ANALYSIS:Mental health workers are critical of levels of awareness and the resources available
THERE IS, understandably, much sympathy among mental health professionals for Una Butler’s call for legal changes to protect children against threats caused by mental illness in the family.
However, psychiatrists and social workers active in the area are generally sceptical about the benefits of enshrining in law a requirement for mandatory risk assessment for children in such situations.
A greater barrier to effective intervention to prevent parents with mental health issues harming children is a lack of resources and a lack of awareness of existing guidelines, they say.
Orla Barry, director of Mental Health Reform, says a consistent message emerging from consultations is the need for support for families where a member has a mental health issue.
She says there are huge variations in the way services interact with such families across the country.
In some areas, families are hugely engaged in the treatment process while in others confidentiality is the greatest priority.

## SUPPLIED MATERIAL
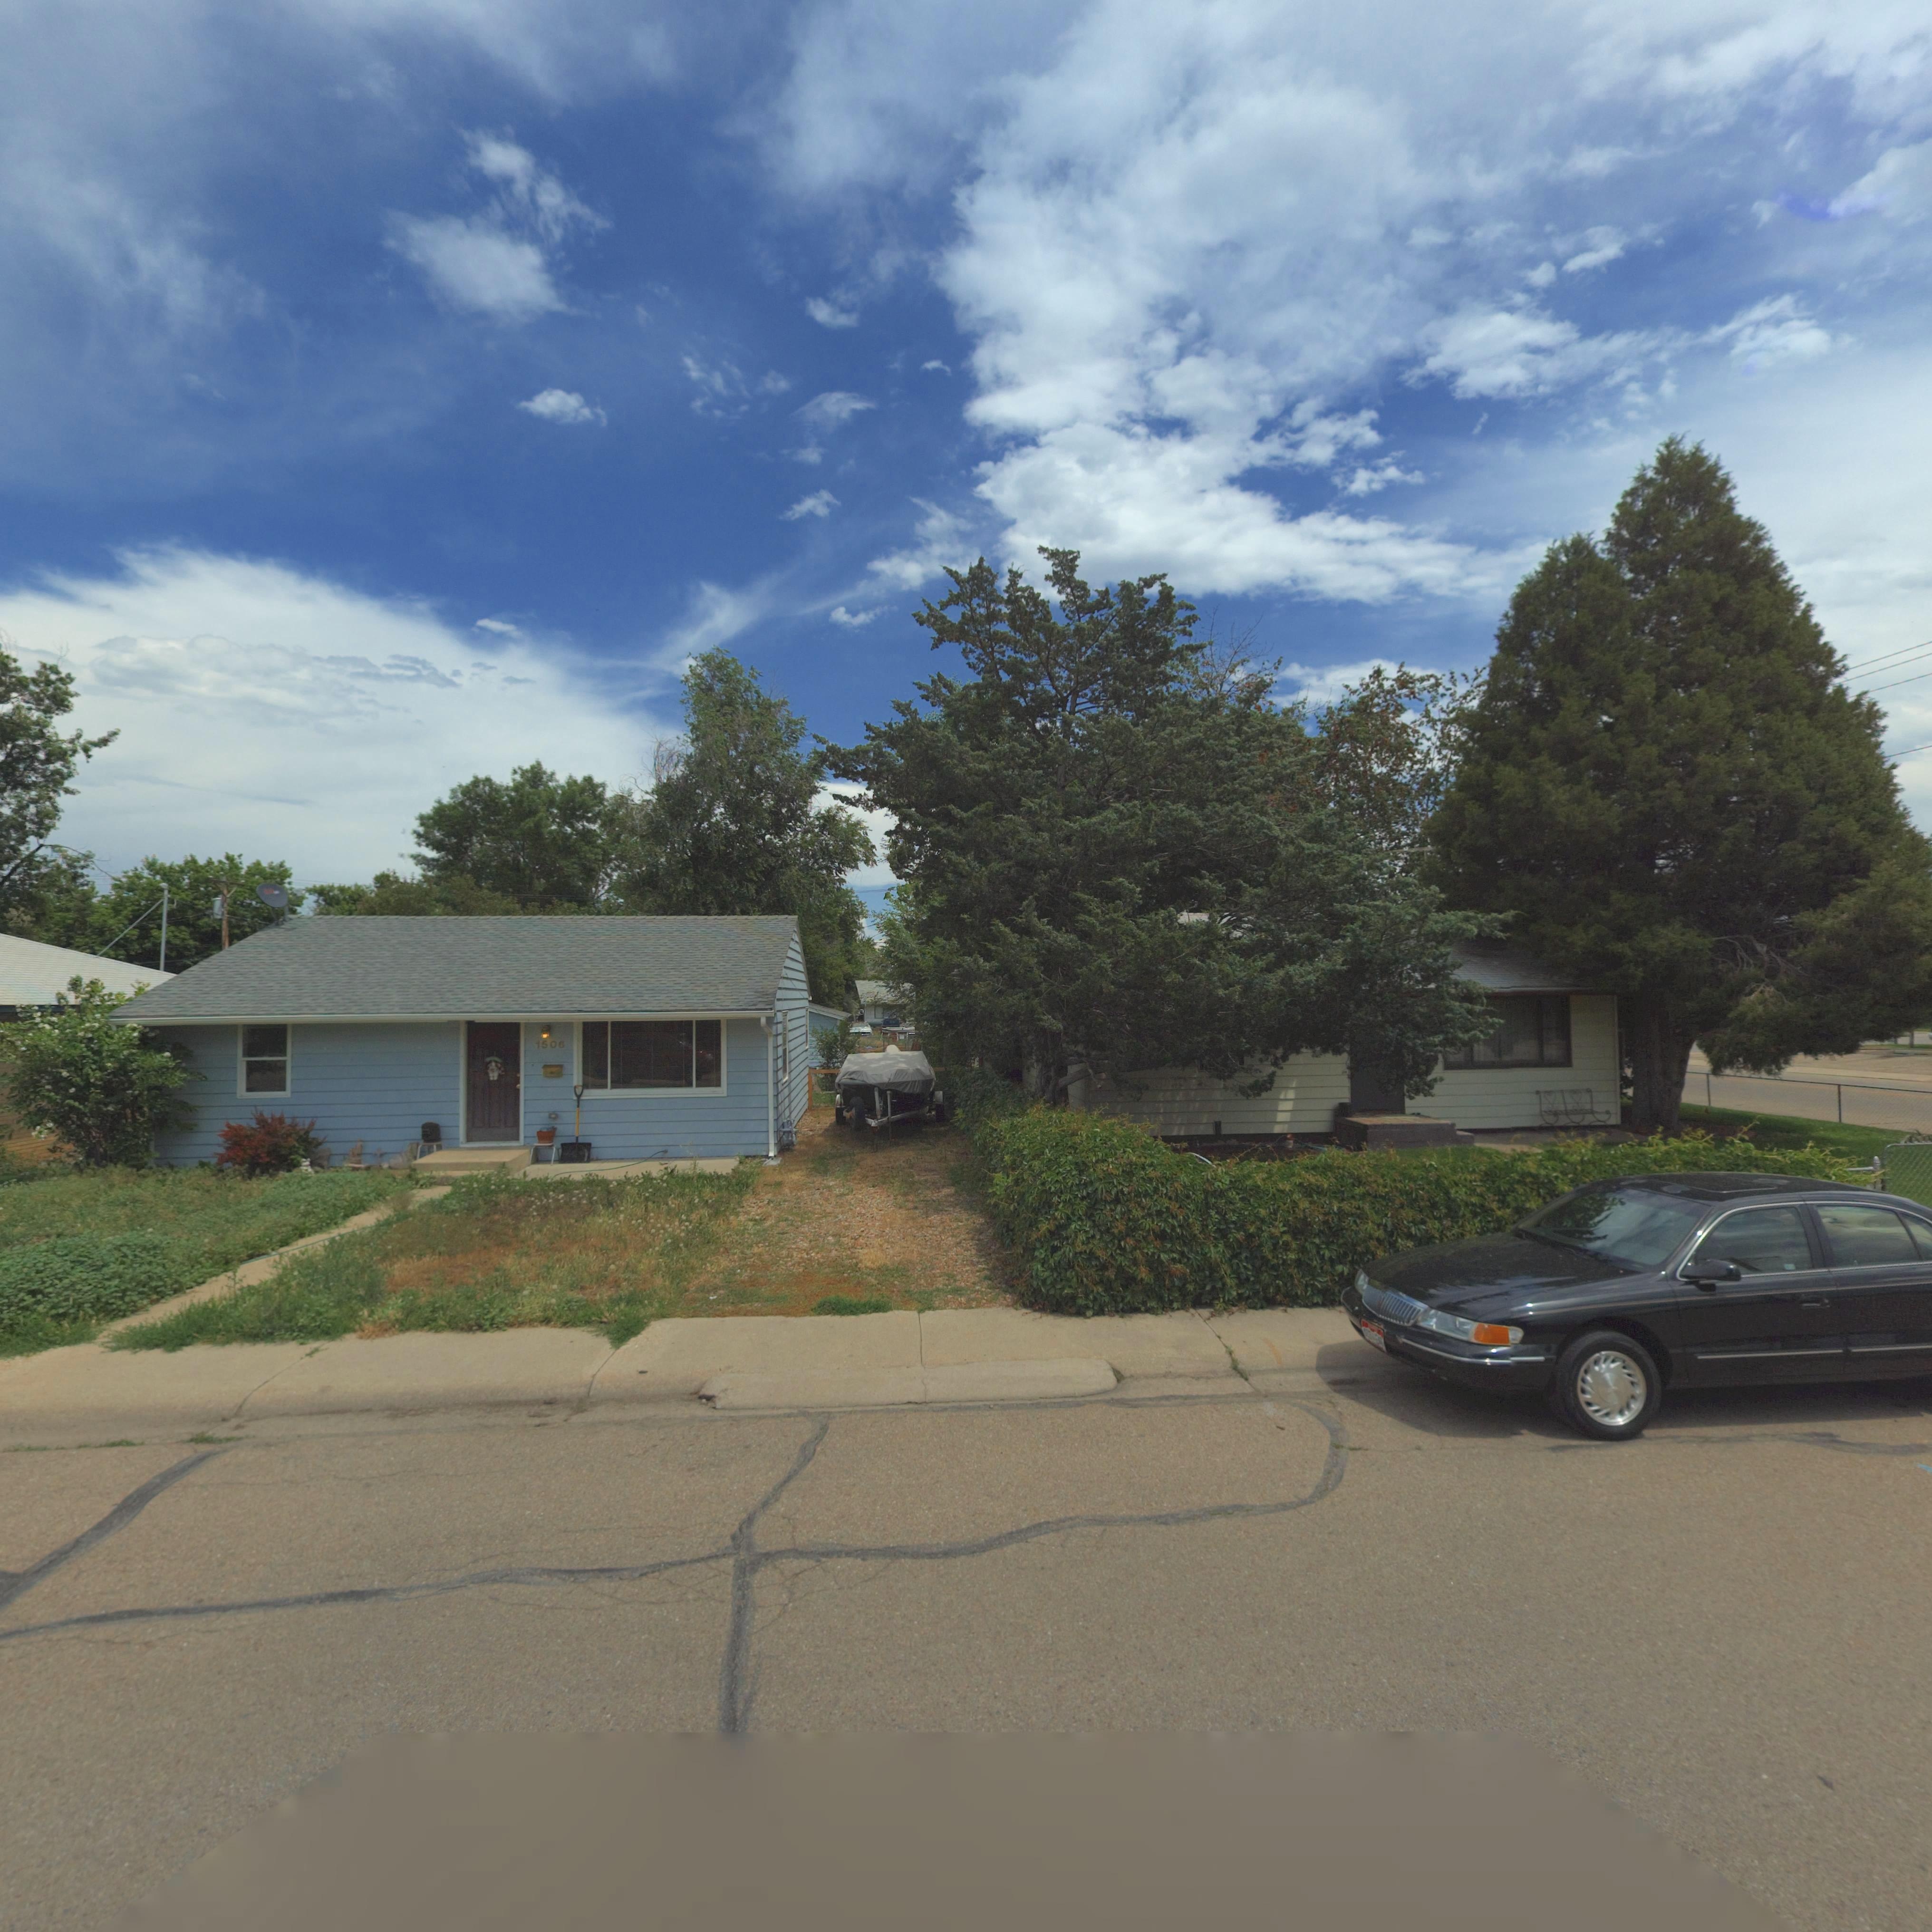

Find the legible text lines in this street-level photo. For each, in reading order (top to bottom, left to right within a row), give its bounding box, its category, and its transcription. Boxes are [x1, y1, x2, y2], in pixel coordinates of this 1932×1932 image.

[535, 1040, 565, 1049] StreetNumber: 1500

## EXERCISES
1. Do these statements agree with the article on mental health and child protection? Answer yes or no for each and quote the words that decide it.
(a) Psychiatrists and social workers generally favor a legal requirement for mandatory risk assessment.
(b) Orla Barry is director of Mental Health Reform.
(c) Services interact with such families the same way across the country.
2. In the article on mental health and child protection, who called for legal changes to protect children against threats caused by mental illness in the family?
3. Carry on the article on mental health and child protection from its last sentence.
The lines above come from a different source than the article.

## EXPECTED RESPONSES
1.
(a) No: "generally sceptical about the benefits of enshrining in law a requirement for mandatory risk assessment"
(b) Yes: "Orla Barry, director of Mental Health Reform"
(c) No: "there are huge variations in the way services interact with such families across the country"

2. Una Butler.

3.
Barry is sceptical about the value of over-emphasising risk assessments when resources in many areas are lacking.
A promised €35 million investment in mental health teams has yet to happen, with many of the professionals not due to start until December at the earliest.
Frank Browne of the Irish Association of Social Workers says it is quite common for his colleagues’ clients to have thoughts about harming their children.
But he makes the distinction between fleeting thoughts and more elaborate plans, and points out that under Children First guidelines professionals are required to inform services where such cases arise.
“Where there’s a risk to a child, there is no confidentiality,” he says. While family members should be invited to care meetings, Browne maintains that it doesn’t make sense to put this requirement on a mandatory footing.
Siobhán Barry, a psychiatrist with Cluain Mhuire in Blackrock, Dublin, points out that the Children First guidelines state that “giving information to others for the protection of a child is not a breach of confidentiality”.
The guidelines also state that, in cases where a psychiatric examination of a person has implications for children, this information must be shared among health personnel.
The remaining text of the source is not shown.